DATA TO EXAMINE →

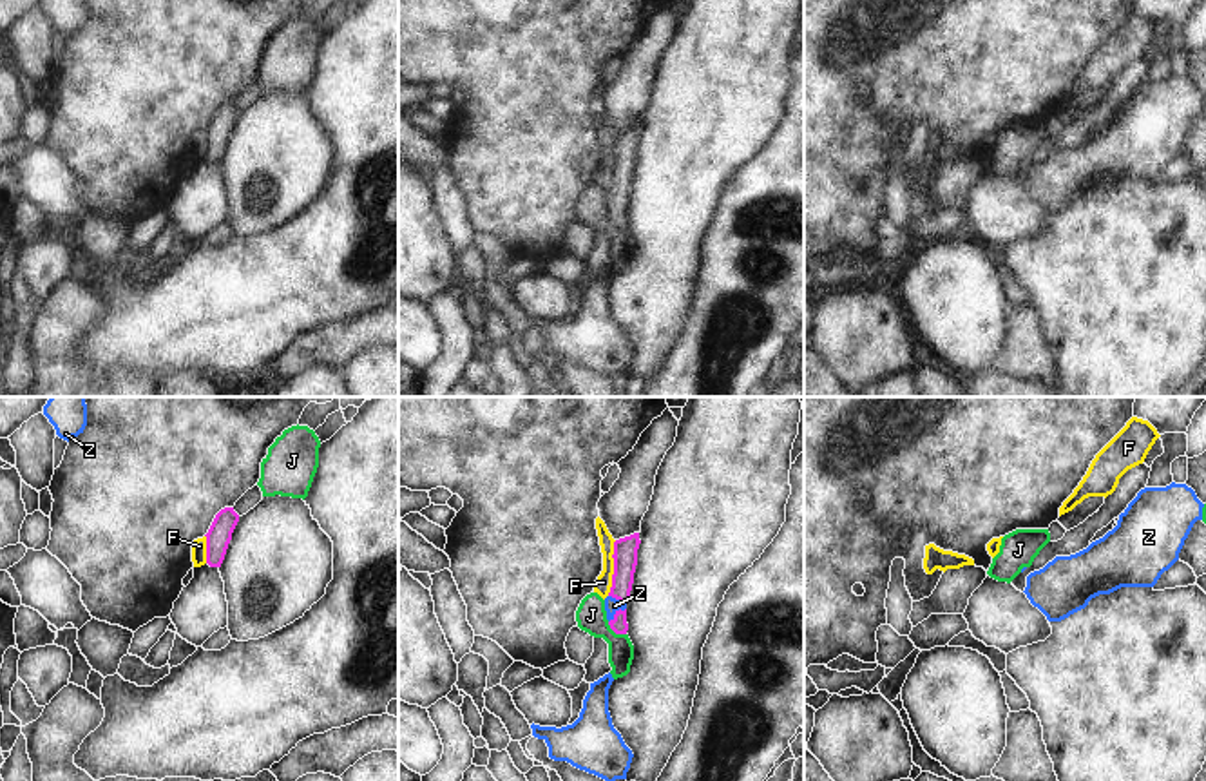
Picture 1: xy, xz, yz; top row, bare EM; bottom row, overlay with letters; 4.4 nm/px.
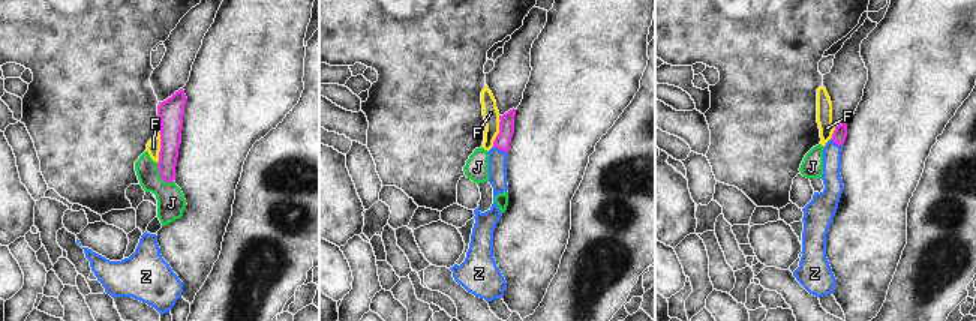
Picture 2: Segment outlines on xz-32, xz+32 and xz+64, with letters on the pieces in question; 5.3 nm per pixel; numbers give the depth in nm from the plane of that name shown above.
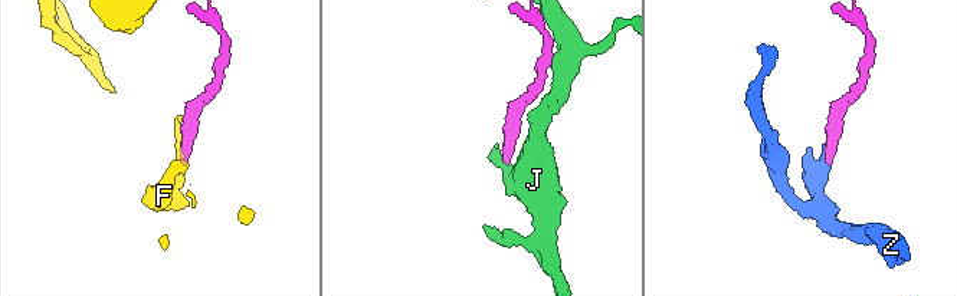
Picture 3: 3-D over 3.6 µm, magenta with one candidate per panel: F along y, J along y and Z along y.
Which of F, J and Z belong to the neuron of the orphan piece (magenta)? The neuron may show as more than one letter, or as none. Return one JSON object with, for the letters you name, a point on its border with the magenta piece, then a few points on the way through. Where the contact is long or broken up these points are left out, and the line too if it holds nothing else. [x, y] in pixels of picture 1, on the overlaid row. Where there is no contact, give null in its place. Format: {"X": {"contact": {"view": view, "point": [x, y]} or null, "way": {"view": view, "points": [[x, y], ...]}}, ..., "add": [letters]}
{"Z": {"contact": {"view": "xz", "point": [616, 613]}, "way": {"view": "xz", "points": [[620, 626], [616, 613], [611, 604]]}}, "add": ["Z"]}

WHAT YOU WILL DO →
Write out word for word every line from the one containing "Which of F, J" through the last line of the data, and no other line.

ANSWER TO THIS PROBLEM →
Which of F, J and Z belong to the neuron of the orphan piece (magenta)? The neuron may show as more than one letter, or as none. Return one JSON object with, for the letters you name, a point on its border with the magenta piece, then a few points on the way through. Where the contact is long or broken up these points are left out, and the line too if it holds nothing else. [x, y] in pixels of picture 1, on the overlaid row. Where there is no contact, give null in its place. Format: {"X": {"contact": {"view": view, "point": [x, y]} or null, "way": {"view": view, "points": [[x, y], ...]}}, ..., "add": [letters]}
{"Z": {"contact": {"view": "xz", "point": [616, 613]}, "way": {"view": "xz", "points": [[620, 626], [616, 613], [611, 604]]}}, "add": ["Z"]}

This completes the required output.